Records:
___

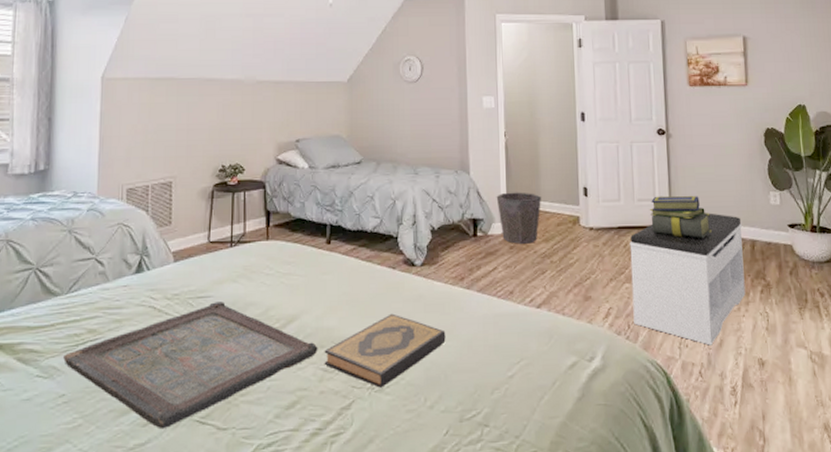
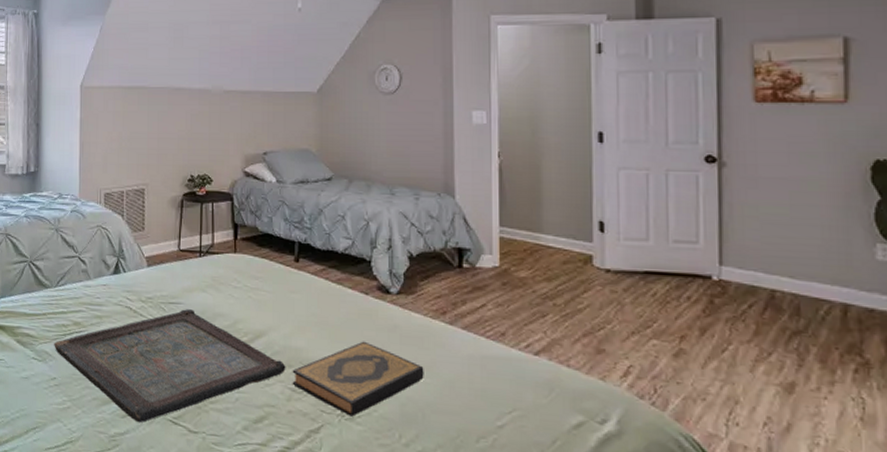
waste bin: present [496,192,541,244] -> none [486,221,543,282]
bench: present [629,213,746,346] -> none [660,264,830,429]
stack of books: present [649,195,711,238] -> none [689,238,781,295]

___

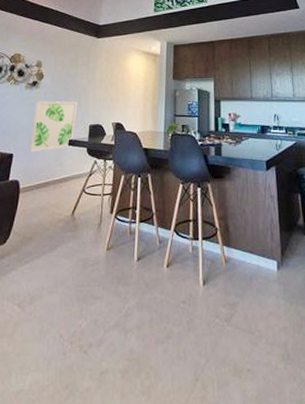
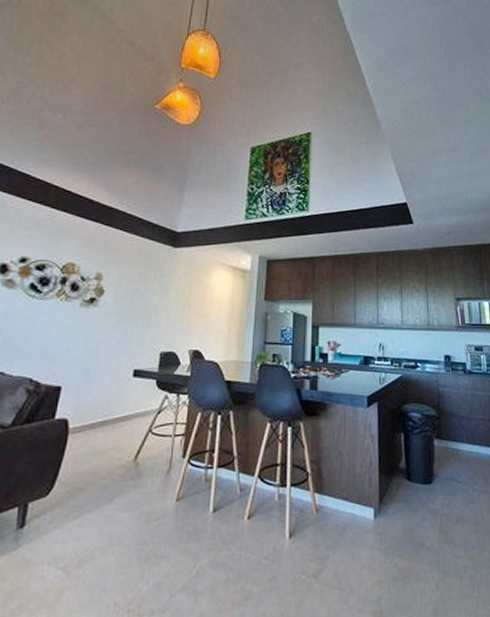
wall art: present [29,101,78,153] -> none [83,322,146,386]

___

Go to the line in the material above that contains "waste bin: present" and copy exactly from there through the line that contains "stack of books: present", stopping after it.

Result:
waste bin: present [496,192,541,244] -> none [486,221,543,282]
bench: present [629,213,746,346] -> none [660,264,830,429]
stack of books: present [649,195,711,238] -> none [689,238,781,295]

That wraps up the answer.